But there’s no doubt who the star attraction is at the 2024 finals. Luke Littler is still at school, and even though he might look more like a bricklayer with a mortgage than a sporting wunderkind, every early sign points to someone with world-class technique and a temperament to match.
Littler, nicknamed ‘The Nuke', has quickly become the most talked-about name in the sport and is in the final having beaten former champion Rob Cross on January 2nd.
Tom Dulat/Getty Images
He’s already beaten Christian Kist, Andrew Gilding, Matt Campbell, Brendan Dolan and the legendary Raymond van Barneveld.
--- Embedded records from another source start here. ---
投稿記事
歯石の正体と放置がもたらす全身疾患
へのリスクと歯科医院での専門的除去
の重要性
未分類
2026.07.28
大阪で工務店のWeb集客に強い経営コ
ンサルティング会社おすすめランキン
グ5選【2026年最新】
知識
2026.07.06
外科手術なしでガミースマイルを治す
He will now play in the final on Wednesday evening where he will face Luke Humphries, the new world number one who won his semi-final 6-0.
We should be wary of heaping too much praise and too much pressure on someone so young, but it’s only natural that we should get excited when generational talents emerge in such a blaze of early promise.
He’ll have the nation cheering him on for the rest of the tournament, but regardless of whether he goes on to win it or not, he’s given even more momentum to a sport that grows in popularity every year, bringing more eyes to the game and reminding fans like us why we love the game.
Greatness is always just 7ft 9 1/4in away in darts. For us mere mortals it’s an insurmountable distance, but for Littler, it’s right there at his fingertips.